* [WHAT IS REQUIRED]: Write out, exactly and in full, the records given below, but not their pictures.

Before and after images

↓↓↓

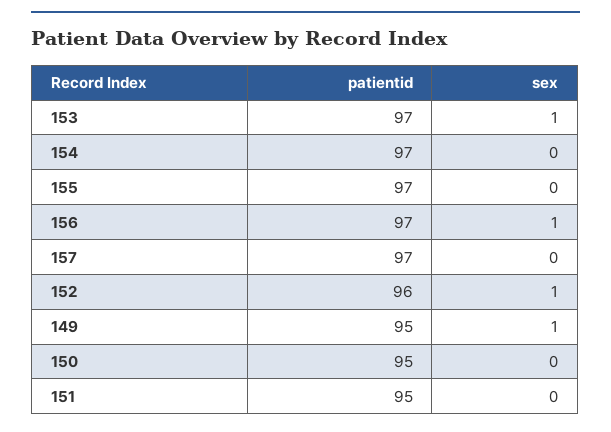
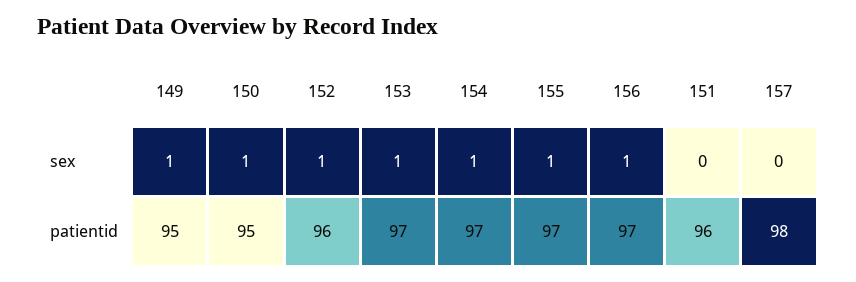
sex, 154: 0 -> 1
sex, 155: 0 -> 1
patientid, 157: 97 -> 98
sex, 150: 0 -> 1
patientid, 151: 95 -> 96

↑↑↑

* [RESPONSE BOX]:
sex, 154: 0 -> 1
sex, 155: 0 -> 1
patientid, 157: 97 -> 98
sex, 150: 0 -> 1
patientid, 151: 95 -> 96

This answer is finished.